> TRECHO DO DOCUMENTO
SÓCRATES EM TOM MENOR

Alfredo Bosi, no prefácio que escreve para o livro póstumo de seu amigo José Paulo Paes, Socráticas (de 2002), lembra de uma convivência de 35 anos marcada por “encontros amiudados, conversas sem fim, descobertas, leituras e paixões comuns, afinidades, convergências e, fazendo parte do ritual da amizade, tácitas distâncias”. E destaca uma “fé compartilhada”:

“Presente, sempre, a crença comum na necessidade cada vez mais premente da Poesia que, no entanto, o seu estóico ceticismo sabia ser a “voz clamante no deserto” no meio da opulência obscena de signos e coisas sem sentido que atulham a cidade pós-moderna. Desta cidade poenta e ruidosa José Paulo Paes quis e soube ser uma espécie de Sócrates em tom menor: a consciência vigilante que interroga e incomoda, ao encalço de uma verdade tão ácida e aguda que não poupa nada nem ninguém, nem mesmo o próprio eu que a busca como um Pascal sem esperança, en gémissant.12

Bosi destaca que as duas obras publicadas por Paes na década de 1950, as Novas Cartas Chilenas (1956) e os Epigramas (1958), “são poesia absolutamente política”.

“As Cartas foram ditadas sob o signo da História, ou melhor, de uma contra-História que não cessa de exercer os seus direitos de crítica ao passado à luz de uma esperança, mínima embora, no futuro.” (op cit, pg. 159).

> DETALHES DO EXERCÍCIO
Reproduza fielmente, do texto sobre José Paulo Paes, tudo desde "Bosi destaca que" até "cit, pg. 159).".

> LISTAGEM DE DADOS
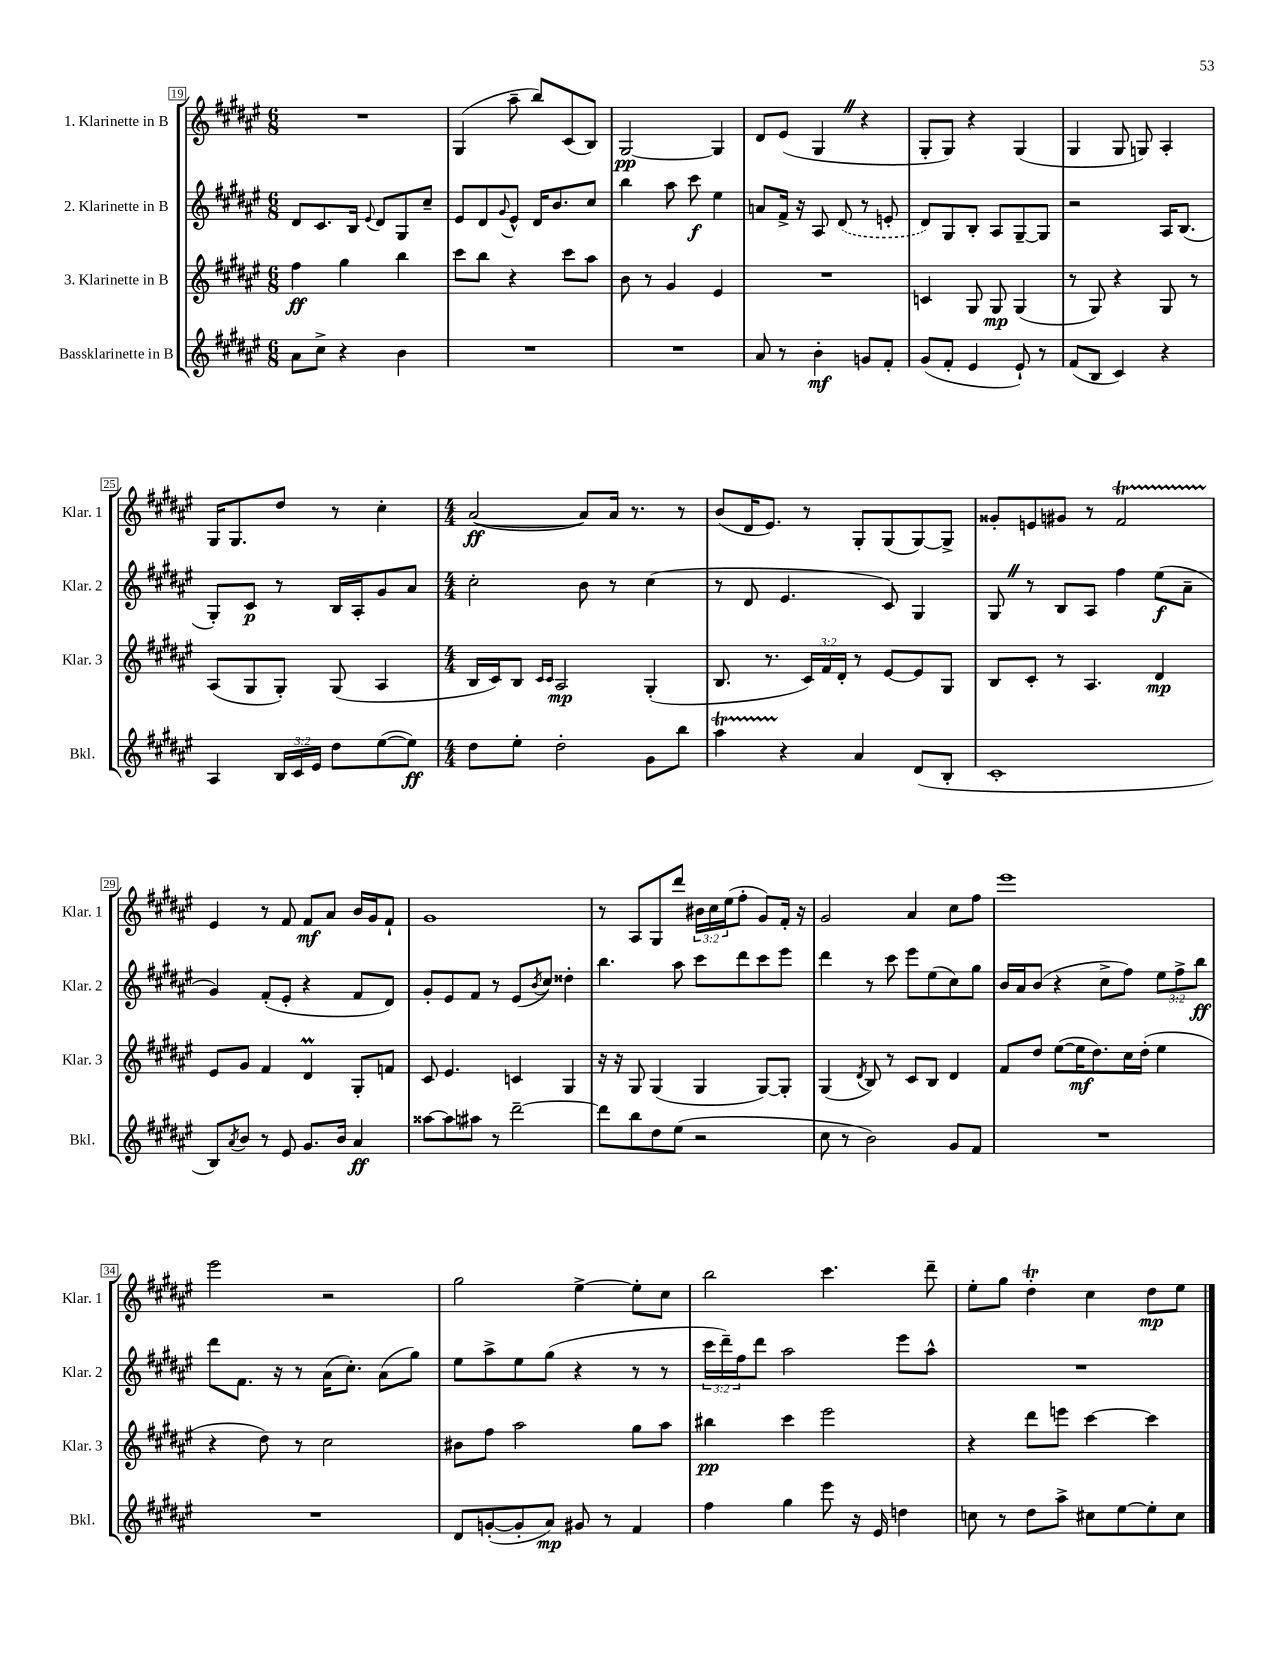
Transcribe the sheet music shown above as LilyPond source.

<<
\new StaffGroup <<
\new Staff = "s0" \with { instrumentName = "1. Klarinette in B" shortInstrumentName = "Klar. 1" } {
    \clef treble \key fis \major \numericTimeSignature \time 6/8 \override Staff.TupletNumber.text = #tuplet-number::calc-fraction-text
    R2. |
    gis4( ais''8-- b''8) cis'8( b8) |
    gis2~\pp gis4 |
    dis'8 eis'8( gis4 \once \override BreathingSign.text = \markup { \musicglyph "scripts.caesura.straight" } \breathe r4 |
    gis8-. gis8) r4 gis4( |
    gis4 gis8 g8) ais4-. |
    gis16 gis8. dis''8 r8 cis''4-. |
    \numericTimeSignature \time 4/4 ais'2~\ff( ais'8) ais'16 r8. r8 |
    b'8( dis'16 eis'8.) r8 gis8-. gis8( gis8~) gis8-> |
    gisis'8-. e'8 gis'8 r8 fis'2\startTrillSpan |
    eis'4\stopTrillSpan r8 fis'8 fis'8\mf ais'8 b'16 gis'16 fis'8-! |
    gis'1 |
    r8 ais8 gis8 dis'''8 \tuplet 3/2 { bis'16 cis''16 eis''16( } fis''8-. gis'8) fis'16-. r16 |
    gis'2 ais'4 cis''8 fis''8 |
    eis'''1 |
    eis'''2 r2 |
    gis''2 eis''4~-> eis''8-. cis''8 |
    b''2 cis'''4. dis'''8-- |
    eis''8-. gis''8 dis''4-.\trill cis''4 dis''8\mp eis''8 \bar "|." |
}
\new Staff = "s1" \with { instrumentName = "2. Klarinette in B" shortInstrumentName = "Klar. 2" } {
    \clef treble \key fis \major \numericTimeSignature \time 6/8 \override Staff.TupletNumber.text = #tuplet-number::calc-fraction-text
    dis'8 cis'8. b16 \appoggiatura { eis'8 } dis'8 gis8 cis''8-- |
    eis'8 dis'8 \appoggiatura { gis'8 } eis'8-^ dis'16 b'8. cis''8 |
    b''4 ais''8 cis'''8\f eis''4 |
    a'8 fis'16-> r16 ais8 \once \slurDashed dis'8( r8 e'8-. |
    dis'8) gis8 b8-. ais8 gis8~-- gis8 |
    r2 ais16 b8.( |
    gis8-.) cis'8\p r8 b16 ais16-. gis'8 ais'8 |
    \numericTimeSignature \time 4/4 cis''2-. b'8 r8 cis''4( |
    r8 dis'8 eis'4. cis'8) gis4 |
    gis8 \once \override BreathingSign.text = \markup { \musicglyph "scripts.caesura.straight" } \breathe r8 b8 ais8 fis''4 eis''8\f( ais'8-- |
    gis'4) fis'8-.( eis'8-. r4 fis'8 dis'8) |
    gis'8-. eis'8 fis'8 r8 eis'8( \acciaccatura { b'8 } cis''8) disis''4-. |
    b''4. ais''8 cis'''8 dis'''8 cis'''8 eis'''8 |
    dis'''4 r8 cis'''8 eis'''8 eis''8( cis''8) gis''8 |
    b'16 ais'16 b'8( r4 cis''8-> fis''8) \tuplet 3/2 { eis''8 fis''8-> b''8\ff } |
    dis'''8 fis'8. r16 r8 ais'16( cis''8.-.) ais'8( gis''8) |
    eis''8 ais''8-> eis''8 gis''8( r4 r8 r8 |
    \tuplet 3/2 { cis'''16 dis'''16--) fis''16 } dis'''8 ais''2 eis'''8 ais''8-^ |
    R1 \bar "|." |
}
\new Staff = "s2" \with { instrumentName = "3. Klarinette in B" shortInstrumentName = "Klar. 3" } {
    \clef treble \key fis \major \numericTimeSignature \time 6/8 \override Staff.TupletNumber.text = #tuplet-number::calc-fraction-text
    fis''4\ff gis''4 b''4 |
    cis'''8 b''8 r4 cis'''8 ais''8 |
    b'8 r8 gis'4 eis'4 |
    R2. |
    c'4 gis8 gis8\mp gis4( |
    r8 gis8) r4 gis8 r8 |
    ais8( gis8 gis8-.) gis8( ais4 |
    \numericTimeSignature \time 4/4 b16 cis'16) b8 \grace { cis'16 cis'16 } ais2\mp gis4-.( |
    b8. r8. \tuplet 3/2 { cis'16) fis'16 dis'16-. } r8 eis'8~ eis'8 gis8 |
    b8 cis'8-. r8 ais4. dis'4\mp |
    eis'8 gis'8 fis'4 dis'4\prall gis8-. f'8 |
    cis'8 eis'4. c'4 gis4 |
    r16 r16 gis8 gis4( gis4 gis8~) gis8-. |
    gis4( \acciaccatura { dis'8 } b8) r8 cis'8 b8 dis'4 |
    fis'8 dis''8 eis''8~( eis''16\mf dis''8.) cis''16 dis''16-.( eis''4 |
    r4 dis''8) r8 cis''2 |
    bis'8 fis''8 ais''2 gis''8 ais''8 |
    bis''4\pp cis'''4 eis'''2 |
    r4 dis'''8 e'''8 cis'''4~ cis'''4 \bar "|." |
}
\new Staff = "s3" \with { instrumentName = "Bassklarinette in B" shortInstrumentName = "Bkl." } {
    \clef treble \key fis \major \numericTimeSignature \time 6/8 \override Staff.TupletNumber.text = #tuplet-number::calc-fraction-text
    ais'8 cis''8-> r4 b'4 |
    R2. |
    R2. |
    ais'8 r8 b'4-.\mf g'8 fis'8-. |
    gis'8( fis'8-. eis'4 eis'8-!) r8 |
    fis'8( b8 cis'4) r4 |
    ais4 \tuplet 3/2 { b16 cis'16 eis'16 } dis''8 eis''8~( eis''8\ff) |
    \numericTimeSignature \time 4/4 dis''8 eis''8-. dis''2-. gis'8 b''8 |
    ais''4\startTrillSpan r4\stopTrillSpan ais'4 dis'8( b8-. |
    cis'1-. |
    b8) \acciaccatura { ais'8 } b'8 r8 eis'8 gis'8. b'16 ais'4\ff |
    aisis''8~ aisis''8 ais''8 r8 dis'''2~-- |
    dis'''8 b''8 dis''8 eis''8( r2 |
    cis''8 r8 b'2) gis'8 fis'8 |
    R1 |
    R1 |
    dis'8 g'8~-.( g'8-. ais'8\mp) gis'8 r8 fis'4 |
    fis''4 gis''4 eis'''8 r16 eis'16 d''4 |
    c''8 r8 dis''8 ais''8-> cis''8 eis''8~ eis''8-. cis''8 \bar "|." |
}
>>
>>
\layout { \context { \Score currentBarNumber = #19 \override BarNumber.stencil = #(make-stencil-boxer 0.1 0.3 ly:text-interface::print) } }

> RESULTADO DA TAREFA
Bosi destaca que as duas obras publicadas por Paes na década de 1950, as Novas Cartas Chilenas (1956) e os Epigramas (1958), “são poesia absolutamente política”.

“As Cartas foram ditadas sob o signo da História, ou melhor, de uma contra-História que não cessa de exercer os seus direitos de crítica ao passado à luz de uma esperança, mínima embora, no futuro.” (op cit, pg. 159).